§ EXCERPT:
[Start of Attachment]
Hey Stephan,

I'd like to point out right away that the code related to your questions is shared by both programs.

regarding your first point: i have a byte[] into which i serialize the data first using a ByteBuffer, and then write that data to a MappedByteBuffer.

regarding synchronization: i couldn't find a way to use elaborate things like semaphores or similar that work between python and java alike.

the data exchange is currently completely synchronous. java writes a record, sets an "isWritten" bit and then repeatedly checks this bit whether it is 0. python repeatedly checks this bit whether it is 1. once that happens, it reads the record, sets the bit to 0 which tells java that it has read the record and can write the next one. this scheme works the same way the other way around.

*NOW,* this may seem ... inefficient, to put it slightly. it is (or rather should be...) way faster (5x) that what we had so far though (asynchronous pipes). (i also tried different schemes that all had no effect, so i decided to stick with the easiest one)

on to your last point: I'm gonna check for that tomorrow.



On 27.8.2014 20:45, Stephan Ewen wrote:
Hi Chesnay!

That is an interesting problem, though hard to judge with the information
we have.

Can you elaborate a bit on the following points:

  - When putting the objects from the Java Flink side into the shared
memory, you need to serialize them. How do you do that? Into a buffer, then
copy that into the shared memory ByteBuffer? Directly?

  - Shared memory access has to be somehow controlled. The pipes give you
flow control for free (blocking write calls when the stream consumer is
busy). What do you do for the shared memory? Usually, one uses semaphores,
or, in java File(Range)Locks to coordinate access and block until memory
regions are made available. Can you check if there are some busy waiting
parts in you code?

  - More general: The code is slower, but does it burn CPU cycles in its
slowness or is it waiting for locks / monitors / conditions ?
[End of Attachment]
§ ENTRIES SHOWN:
[Start of Attachment]
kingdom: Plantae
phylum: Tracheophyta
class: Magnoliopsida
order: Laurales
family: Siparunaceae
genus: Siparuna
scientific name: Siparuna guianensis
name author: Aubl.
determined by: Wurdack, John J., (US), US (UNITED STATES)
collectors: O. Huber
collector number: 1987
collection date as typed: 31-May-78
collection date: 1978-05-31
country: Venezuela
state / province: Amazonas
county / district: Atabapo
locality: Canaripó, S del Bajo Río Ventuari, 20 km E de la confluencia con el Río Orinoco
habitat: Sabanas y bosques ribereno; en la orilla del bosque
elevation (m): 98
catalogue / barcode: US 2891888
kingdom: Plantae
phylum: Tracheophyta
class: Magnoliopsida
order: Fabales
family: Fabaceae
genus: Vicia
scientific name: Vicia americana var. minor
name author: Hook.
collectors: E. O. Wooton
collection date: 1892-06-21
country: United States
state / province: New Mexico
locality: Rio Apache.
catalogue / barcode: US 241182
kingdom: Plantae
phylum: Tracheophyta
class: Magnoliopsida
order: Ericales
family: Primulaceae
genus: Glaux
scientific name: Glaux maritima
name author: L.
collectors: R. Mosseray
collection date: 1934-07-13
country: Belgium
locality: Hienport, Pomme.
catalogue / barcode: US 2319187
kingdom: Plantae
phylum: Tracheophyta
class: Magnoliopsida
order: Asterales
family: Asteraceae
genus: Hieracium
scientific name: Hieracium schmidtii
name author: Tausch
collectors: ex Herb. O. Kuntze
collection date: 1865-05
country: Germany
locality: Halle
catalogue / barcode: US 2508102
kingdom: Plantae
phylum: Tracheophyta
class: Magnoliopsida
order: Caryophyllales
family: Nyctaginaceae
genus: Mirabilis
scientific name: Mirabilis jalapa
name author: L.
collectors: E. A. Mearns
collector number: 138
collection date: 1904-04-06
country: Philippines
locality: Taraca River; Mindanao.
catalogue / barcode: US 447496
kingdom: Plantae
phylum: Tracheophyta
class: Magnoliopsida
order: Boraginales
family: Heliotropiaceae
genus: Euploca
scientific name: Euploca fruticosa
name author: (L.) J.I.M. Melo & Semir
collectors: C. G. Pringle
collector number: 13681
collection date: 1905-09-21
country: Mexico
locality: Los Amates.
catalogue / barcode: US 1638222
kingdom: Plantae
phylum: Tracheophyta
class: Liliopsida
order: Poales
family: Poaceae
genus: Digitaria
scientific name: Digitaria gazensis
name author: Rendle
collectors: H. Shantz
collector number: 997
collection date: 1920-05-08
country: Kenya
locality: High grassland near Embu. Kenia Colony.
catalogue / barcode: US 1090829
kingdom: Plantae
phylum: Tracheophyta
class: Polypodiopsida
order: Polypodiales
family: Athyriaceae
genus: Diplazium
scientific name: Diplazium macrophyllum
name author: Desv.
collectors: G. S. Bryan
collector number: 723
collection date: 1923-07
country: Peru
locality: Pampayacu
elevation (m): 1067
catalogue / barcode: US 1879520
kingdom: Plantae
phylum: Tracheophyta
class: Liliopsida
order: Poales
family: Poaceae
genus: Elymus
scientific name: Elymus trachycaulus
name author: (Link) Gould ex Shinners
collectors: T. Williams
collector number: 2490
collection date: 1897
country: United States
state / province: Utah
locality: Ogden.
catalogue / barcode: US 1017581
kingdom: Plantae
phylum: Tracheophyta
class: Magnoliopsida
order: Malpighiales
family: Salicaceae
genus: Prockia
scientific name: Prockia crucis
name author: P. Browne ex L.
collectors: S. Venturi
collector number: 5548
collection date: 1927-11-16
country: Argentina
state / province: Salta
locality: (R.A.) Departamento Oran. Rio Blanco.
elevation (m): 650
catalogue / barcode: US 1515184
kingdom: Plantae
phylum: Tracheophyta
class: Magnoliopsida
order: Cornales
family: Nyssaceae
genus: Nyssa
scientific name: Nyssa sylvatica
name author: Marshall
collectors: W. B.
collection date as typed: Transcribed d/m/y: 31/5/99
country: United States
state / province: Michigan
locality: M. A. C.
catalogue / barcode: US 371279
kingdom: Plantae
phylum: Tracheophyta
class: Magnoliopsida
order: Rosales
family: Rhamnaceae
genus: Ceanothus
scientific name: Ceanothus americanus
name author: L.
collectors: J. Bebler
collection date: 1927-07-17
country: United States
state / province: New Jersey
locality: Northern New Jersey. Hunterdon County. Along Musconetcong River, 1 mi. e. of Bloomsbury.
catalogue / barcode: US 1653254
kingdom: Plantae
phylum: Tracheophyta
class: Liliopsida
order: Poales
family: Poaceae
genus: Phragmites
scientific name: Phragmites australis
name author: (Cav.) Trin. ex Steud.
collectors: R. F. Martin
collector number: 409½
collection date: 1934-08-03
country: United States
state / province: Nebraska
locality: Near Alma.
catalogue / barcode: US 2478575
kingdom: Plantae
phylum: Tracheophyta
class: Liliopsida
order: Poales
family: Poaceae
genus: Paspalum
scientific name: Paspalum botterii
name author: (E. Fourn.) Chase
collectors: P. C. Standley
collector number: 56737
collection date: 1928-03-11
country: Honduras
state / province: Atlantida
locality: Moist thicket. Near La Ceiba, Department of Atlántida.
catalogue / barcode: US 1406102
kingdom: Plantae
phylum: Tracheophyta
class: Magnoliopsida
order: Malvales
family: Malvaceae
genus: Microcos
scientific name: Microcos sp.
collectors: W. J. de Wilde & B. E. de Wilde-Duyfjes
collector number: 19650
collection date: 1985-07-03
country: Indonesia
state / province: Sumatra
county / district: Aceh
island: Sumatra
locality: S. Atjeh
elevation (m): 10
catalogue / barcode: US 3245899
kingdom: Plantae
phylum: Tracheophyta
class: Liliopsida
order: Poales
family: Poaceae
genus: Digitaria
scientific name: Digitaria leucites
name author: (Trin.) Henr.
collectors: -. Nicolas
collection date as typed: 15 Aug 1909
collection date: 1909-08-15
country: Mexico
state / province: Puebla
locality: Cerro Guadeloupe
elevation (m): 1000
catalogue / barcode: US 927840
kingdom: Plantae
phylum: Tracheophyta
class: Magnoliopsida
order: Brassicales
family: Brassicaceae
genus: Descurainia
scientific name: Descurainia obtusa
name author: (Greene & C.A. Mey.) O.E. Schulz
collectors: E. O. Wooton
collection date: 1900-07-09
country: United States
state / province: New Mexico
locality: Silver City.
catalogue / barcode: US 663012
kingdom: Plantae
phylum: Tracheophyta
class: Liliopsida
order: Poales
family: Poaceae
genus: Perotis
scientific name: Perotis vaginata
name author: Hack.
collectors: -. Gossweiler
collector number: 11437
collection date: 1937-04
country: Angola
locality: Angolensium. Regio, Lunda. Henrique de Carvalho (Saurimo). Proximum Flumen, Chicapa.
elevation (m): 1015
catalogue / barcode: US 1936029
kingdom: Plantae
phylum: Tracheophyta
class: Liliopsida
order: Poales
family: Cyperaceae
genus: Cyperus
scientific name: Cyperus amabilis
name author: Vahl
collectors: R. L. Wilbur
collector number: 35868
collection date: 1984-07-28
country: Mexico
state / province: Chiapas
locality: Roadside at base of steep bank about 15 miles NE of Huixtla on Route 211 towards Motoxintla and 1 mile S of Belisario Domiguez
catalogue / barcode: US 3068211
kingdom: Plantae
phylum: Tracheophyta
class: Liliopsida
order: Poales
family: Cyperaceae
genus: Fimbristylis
[End of Attachment]
§ ACTIVITY:
Translate this sentence from the thread above into German: "I'd like to point out right away that the code related to your questions is shared by both programs."

§ WRITTEN SOLUTION:
Ich möchte gleich darauf hinweisen, dass der Code, der mit deinen Fragen zusammenhängt, von beiden Programmen gemeinsam genutzt wird.